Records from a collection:
------------------------------------
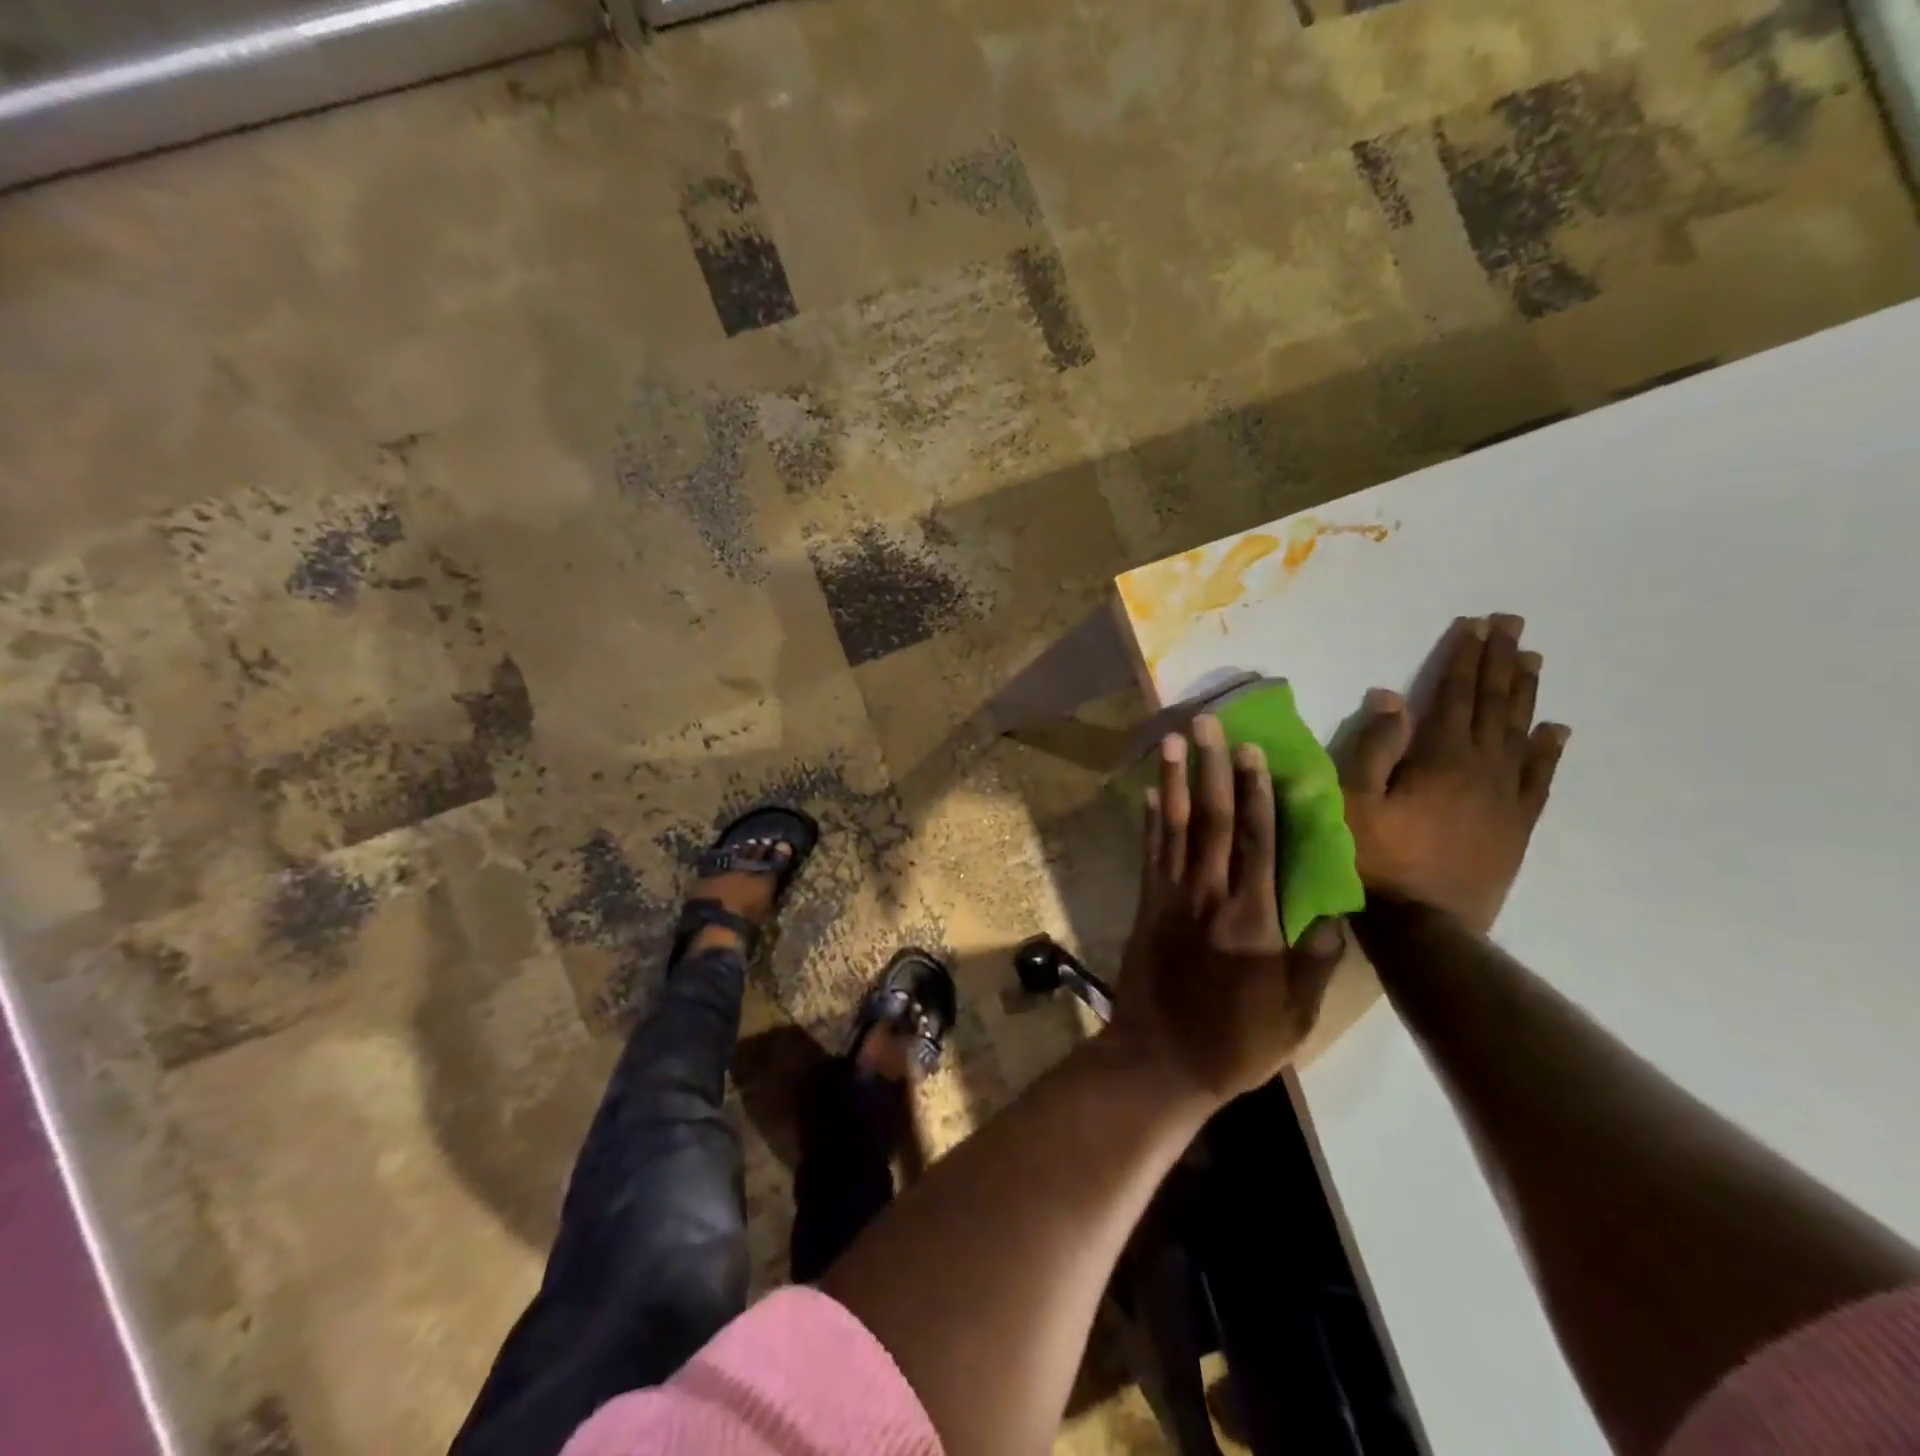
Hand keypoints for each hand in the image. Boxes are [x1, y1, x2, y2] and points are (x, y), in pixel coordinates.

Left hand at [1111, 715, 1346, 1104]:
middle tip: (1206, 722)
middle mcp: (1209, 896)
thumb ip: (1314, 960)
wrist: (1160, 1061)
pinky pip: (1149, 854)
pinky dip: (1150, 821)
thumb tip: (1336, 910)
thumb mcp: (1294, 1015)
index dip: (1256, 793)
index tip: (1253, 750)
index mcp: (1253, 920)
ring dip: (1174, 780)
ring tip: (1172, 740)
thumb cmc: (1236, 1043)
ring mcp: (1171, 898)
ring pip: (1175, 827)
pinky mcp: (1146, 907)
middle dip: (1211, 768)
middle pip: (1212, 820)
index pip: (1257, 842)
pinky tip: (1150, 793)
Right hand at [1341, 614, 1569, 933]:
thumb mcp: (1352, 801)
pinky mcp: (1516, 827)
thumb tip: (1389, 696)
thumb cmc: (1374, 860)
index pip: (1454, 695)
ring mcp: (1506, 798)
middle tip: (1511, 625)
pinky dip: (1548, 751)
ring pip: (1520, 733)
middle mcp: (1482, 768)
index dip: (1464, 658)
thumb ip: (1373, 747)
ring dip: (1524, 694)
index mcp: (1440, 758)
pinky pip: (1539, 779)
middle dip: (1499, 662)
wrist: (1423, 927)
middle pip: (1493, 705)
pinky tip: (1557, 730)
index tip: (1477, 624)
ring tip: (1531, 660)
------------------------------------
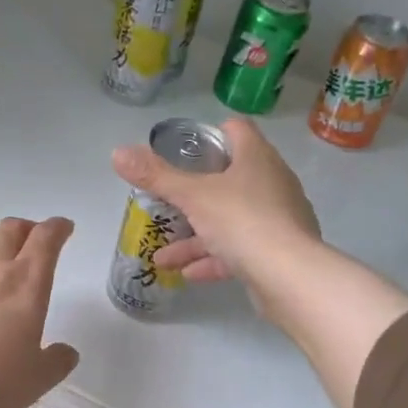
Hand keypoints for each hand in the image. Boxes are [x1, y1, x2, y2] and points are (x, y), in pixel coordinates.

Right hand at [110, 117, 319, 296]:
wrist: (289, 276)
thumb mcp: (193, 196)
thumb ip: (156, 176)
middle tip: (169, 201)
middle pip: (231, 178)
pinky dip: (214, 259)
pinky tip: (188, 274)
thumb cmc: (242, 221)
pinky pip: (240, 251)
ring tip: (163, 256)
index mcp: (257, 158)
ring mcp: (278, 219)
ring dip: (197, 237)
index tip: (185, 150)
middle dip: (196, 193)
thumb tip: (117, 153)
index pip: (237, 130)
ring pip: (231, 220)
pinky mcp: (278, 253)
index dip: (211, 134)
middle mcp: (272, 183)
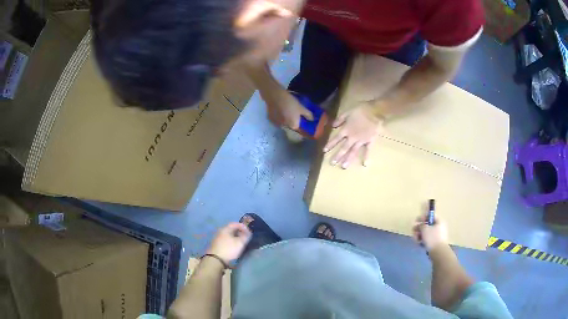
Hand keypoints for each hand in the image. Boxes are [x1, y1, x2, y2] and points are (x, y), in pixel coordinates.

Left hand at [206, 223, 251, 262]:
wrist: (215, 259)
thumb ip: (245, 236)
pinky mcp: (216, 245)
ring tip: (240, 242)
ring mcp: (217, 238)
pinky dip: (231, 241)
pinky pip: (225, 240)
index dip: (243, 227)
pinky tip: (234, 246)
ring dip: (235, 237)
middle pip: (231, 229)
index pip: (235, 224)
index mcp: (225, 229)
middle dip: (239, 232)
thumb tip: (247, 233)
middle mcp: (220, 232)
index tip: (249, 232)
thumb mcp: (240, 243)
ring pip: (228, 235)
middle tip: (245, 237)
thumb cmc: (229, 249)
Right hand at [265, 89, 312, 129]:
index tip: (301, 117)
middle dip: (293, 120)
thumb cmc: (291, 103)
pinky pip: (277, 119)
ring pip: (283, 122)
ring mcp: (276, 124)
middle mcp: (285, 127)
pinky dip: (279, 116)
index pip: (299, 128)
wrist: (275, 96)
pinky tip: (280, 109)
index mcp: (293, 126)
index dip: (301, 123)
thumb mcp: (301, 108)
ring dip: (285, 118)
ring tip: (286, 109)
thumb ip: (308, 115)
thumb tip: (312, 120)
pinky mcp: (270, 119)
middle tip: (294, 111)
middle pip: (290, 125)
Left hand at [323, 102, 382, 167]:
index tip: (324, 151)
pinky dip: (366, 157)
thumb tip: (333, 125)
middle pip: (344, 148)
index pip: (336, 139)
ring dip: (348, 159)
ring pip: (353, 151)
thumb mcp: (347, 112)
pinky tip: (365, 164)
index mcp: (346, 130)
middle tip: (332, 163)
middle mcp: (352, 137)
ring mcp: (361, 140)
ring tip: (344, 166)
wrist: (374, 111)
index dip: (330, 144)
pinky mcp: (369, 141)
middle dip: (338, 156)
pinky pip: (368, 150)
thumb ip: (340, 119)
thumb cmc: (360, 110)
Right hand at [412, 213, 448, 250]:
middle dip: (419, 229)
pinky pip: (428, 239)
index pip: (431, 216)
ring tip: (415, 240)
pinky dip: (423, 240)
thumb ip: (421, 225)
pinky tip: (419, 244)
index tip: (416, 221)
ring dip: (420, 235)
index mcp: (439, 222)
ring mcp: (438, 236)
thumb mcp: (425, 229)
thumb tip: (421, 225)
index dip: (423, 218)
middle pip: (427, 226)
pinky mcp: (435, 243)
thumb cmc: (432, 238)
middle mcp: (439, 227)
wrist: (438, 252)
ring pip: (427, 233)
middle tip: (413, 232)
------------------------------------
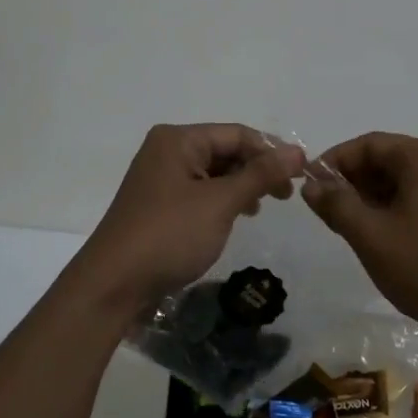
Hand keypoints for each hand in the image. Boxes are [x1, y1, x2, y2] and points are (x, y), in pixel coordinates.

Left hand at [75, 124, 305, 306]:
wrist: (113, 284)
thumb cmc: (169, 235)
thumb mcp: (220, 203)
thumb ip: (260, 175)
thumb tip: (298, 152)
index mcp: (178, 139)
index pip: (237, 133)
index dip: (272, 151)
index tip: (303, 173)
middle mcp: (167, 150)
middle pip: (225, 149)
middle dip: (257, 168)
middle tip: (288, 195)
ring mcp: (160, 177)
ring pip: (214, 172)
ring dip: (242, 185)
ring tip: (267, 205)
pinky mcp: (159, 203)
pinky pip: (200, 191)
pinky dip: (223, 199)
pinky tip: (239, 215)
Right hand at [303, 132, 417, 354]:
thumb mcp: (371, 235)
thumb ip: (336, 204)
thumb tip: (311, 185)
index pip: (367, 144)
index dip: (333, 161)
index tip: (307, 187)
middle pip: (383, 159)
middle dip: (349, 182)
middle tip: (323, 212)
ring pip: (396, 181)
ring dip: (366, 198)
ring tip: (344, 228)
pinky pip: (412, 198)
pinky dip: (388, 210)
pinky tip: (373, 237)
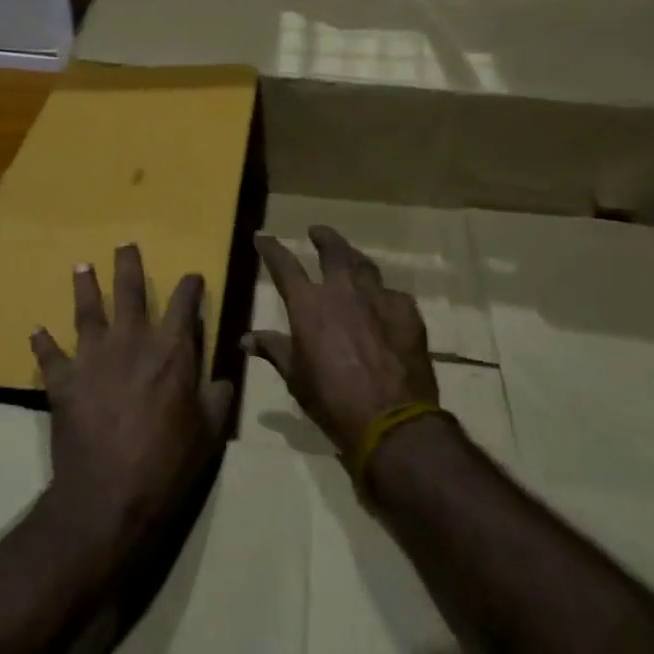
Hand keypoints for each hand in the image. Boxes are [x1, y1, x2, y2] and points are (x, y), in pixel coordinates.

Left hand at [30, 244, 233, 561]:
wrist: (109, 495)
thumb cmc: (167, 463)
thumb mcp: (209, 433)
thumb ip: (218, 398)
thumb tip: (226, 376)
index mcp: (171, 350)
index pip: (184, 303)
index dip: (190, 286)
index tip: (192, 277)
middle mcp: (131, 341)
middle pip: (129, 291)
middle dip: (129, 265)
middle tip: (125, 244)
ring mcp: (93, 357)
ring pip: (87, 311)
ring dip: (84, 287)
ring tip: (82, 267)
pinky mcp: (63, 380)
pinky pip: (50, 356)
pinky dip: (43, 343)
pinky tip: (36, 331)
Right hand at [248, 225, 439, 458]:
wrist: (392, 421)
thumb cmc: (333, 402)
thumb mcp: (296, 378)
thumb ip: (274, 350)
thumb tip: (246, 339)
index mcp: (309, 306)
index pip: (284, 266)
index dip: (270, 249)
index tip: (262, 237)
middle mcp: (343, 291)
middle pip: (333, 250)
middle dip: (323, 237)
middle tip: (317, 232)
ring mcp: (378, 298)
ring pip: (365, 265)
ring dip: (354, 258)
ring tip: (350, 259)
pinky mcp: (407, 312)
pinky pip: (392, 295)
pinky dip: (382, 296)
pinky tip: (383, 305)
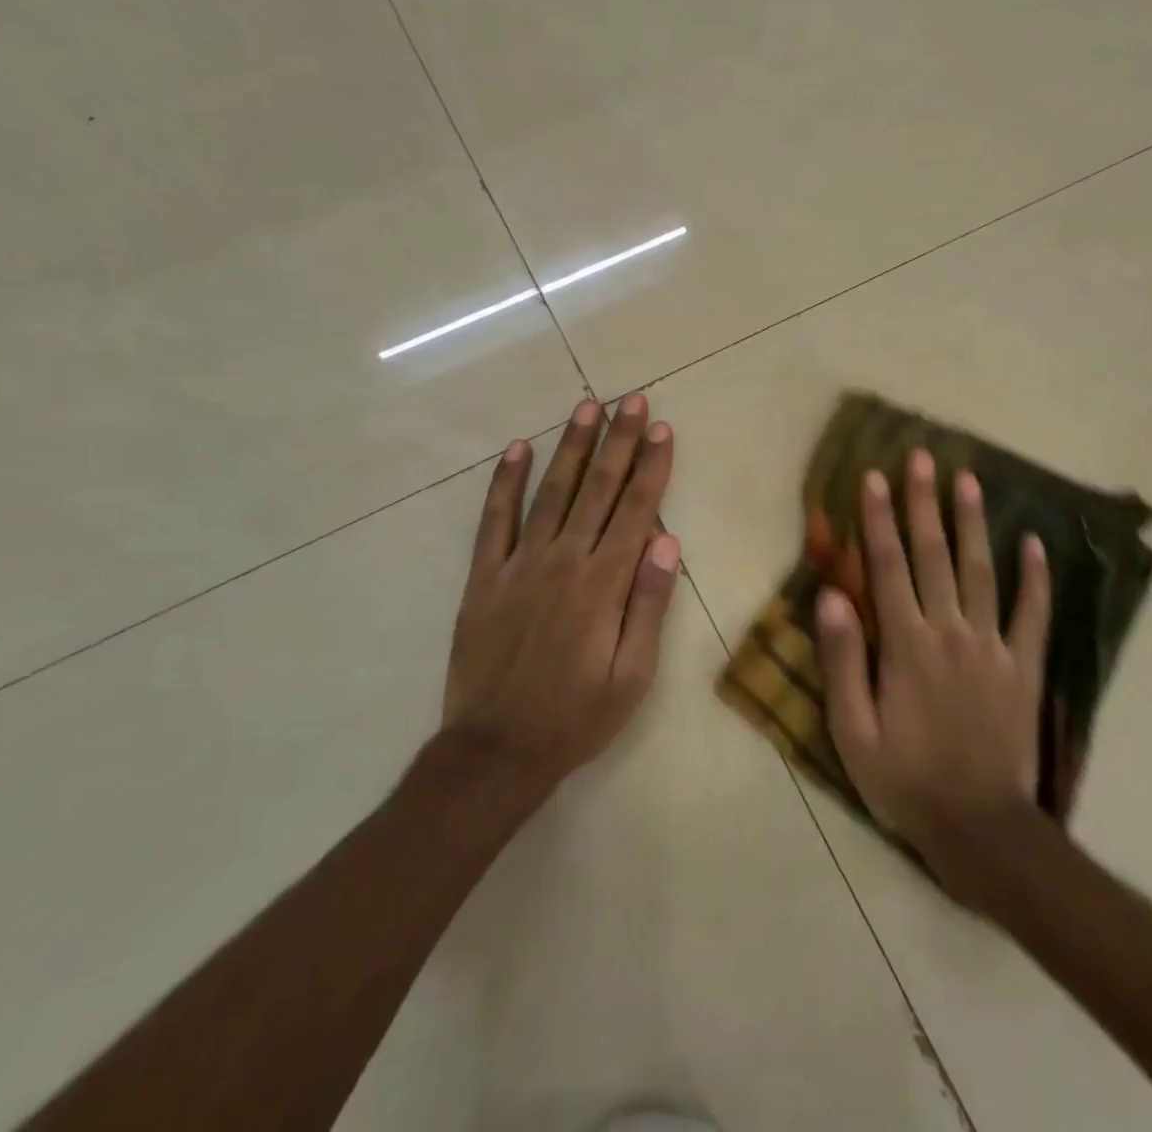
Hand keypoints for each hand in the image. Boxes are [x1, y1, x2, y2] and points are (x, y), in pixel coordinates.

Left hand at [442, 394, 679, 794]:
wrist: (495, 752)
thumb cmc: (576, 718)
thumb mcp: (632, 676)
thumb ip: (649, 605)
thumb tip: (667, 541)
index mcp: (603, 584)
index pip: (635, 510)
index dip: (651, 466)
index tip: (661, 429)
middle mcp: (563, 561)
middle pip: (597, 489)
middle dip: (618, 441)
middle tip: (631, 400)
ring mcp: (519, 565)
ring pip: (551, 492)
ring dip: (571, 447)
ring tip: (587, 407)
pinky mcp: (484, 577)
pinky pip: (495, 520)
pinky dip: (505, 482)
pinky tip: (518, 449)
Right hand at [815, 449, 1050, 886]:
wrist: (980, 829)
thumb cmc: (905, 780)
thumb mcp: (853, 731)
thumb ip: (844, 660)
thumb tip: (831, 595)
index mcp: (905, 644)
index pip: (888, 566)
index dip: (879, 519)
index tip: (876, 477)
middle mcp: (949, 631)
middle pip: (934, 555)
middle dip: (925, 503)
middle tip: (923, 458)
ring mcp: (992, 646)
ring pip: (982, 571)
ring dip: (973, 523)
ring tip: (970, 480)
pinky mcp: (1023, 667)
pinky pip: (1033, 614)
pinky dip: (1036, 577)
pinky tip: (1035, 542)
------------------------------------
▶ Instructions for the task
Nothing but the lines above from the one containing "thumb tip: (1336, 910)" through the one containing "index pip: (1257, 842)" should appear in the answer, each repeated exactly.

▶ Task result
thumb tip: (1336, 910)
thumb mcp: (1294, 1015)
index dip: (1256, 793)
index tip: (1253, 750)
index mcp: (1253, 920)
ring dip: (1174, 780)
ring tip: (1172, 740)
thumb cmc: (1236, 1043)
ring mcp: (1171, 898)
ring pip: (1175, 827)
pinky mcp: (1146, 907)
middle dip: (1211, 768)
middle pip: (1212, 820)
index pip: (1257, 842)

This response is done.